STATED PROBLEM:
Reproduce the part of the court opinion that opens with the words containing "We freely confess" and closes with "upon to interpret.", switching "sympathy" to "compassion".

There was judgment below in favor of the plaintiff as prayed for and defendant has appealed.
The question presented is whether the assured met his death "solely through external, violent and accidental means, resulting directly and independently of all other causes."
The record discloses the following facts which are not disputed:
Samuel Thom was, upon occasion, a heavy drinker and, when intoxicated, was very disagreeable and irrascible. On the day of his death he returned to his home about noon. He had been drinking steadily since the night before when, before retiring, he had informed Mrs. Thom that "he was going to kill the whole family the next day, wipe out the whole family". As he entered the house, Mrs. Thom, who had been engaged in cooking his dinner, attempted to appease him by serving it immediately, but met with no success. He grabbed her, threatened to choke her and struck at her face, but due to his unsteadiness, he missed. She ran to a retreat under the house, where she was accustomed to go on similar occasions, and which she had previously prepared with some degree of comfort, by having a mattress placed upon the ground. When Thom could not find his wife he asked his son, Emmett, who was in the yard, where she was. Emmett, believing that his father might do her bodily harm, refused to tell him. He became enraged, ran into the house and came out again with a pistol in his hand, chased his son around the house several times and, on one occasion, dropped the pistol which the boy picked up. The chase continued out of the yard and into the street and towards the Mississippi River, some four or five city blocks from the Thom home, and upon the levee when, as Thom neared his boy, he pointed a revolver at him (in some way Thom had secured another revolver) whereupon Emmett shot his father three times with the pistol which he had picked up.
We freely confess that the sordid circumstances surrounding the death of Thom have enlisted our sympathy for his much abused widow and her patricidal son, whose innocent hands have been forever stained with the blood of his besotted sire. However that may be, the question for our decision is whether Mrs. Thom should recover under the contract of insurance which we are called upon to interpret.

DATASET:
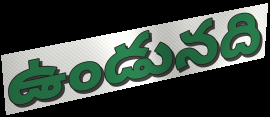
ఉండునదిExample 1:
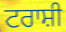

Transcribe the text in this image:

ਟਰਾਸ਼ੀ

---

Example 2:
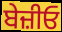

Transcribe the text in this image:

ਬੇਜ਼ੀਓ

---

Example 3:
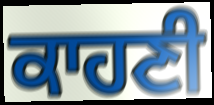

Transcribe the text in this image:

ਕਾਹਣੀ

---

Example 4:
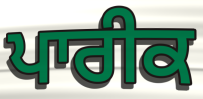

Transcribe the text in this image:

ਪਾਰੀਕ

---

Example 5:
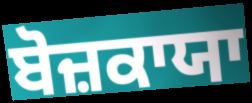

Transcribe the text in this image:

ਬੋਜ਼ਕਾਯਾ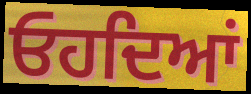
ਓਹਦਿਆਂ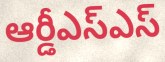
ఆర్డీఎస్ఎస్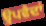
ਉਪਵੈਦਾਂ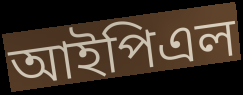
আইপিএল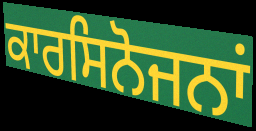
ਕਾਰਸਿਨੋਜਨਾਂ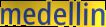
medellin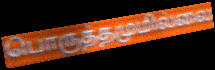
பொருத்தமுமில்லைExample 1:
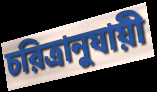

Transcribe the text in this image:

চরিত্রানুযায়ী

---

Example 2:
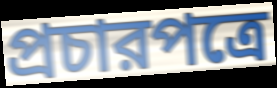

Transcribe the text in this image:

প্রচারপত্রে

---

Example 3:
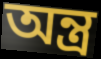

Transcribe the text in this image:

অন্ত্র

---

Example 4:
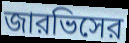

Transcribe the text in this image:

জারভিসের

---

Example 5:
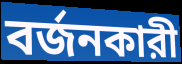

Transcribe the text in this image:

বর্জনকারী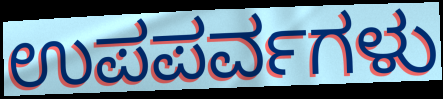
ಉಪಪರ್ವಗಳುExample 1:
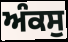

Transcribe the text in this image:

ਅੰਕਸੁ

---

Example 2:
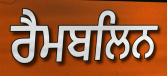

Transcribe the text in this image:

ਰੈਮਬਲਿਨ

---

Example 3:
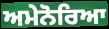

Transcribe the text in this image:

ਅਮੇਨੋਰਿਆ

SOLUTION TO THE PROBLEM:
We freely confess that the sordid circumstances surrounding the death of Thom have enlisted our compassion for his much abused widow and her patricidal son, whose innocent hands have been forever stained with the blood of his besotted sire. However that may be, the question for our decision is whether Mrs. Thom should recover under the contract of insurance which we are called upon to interpret.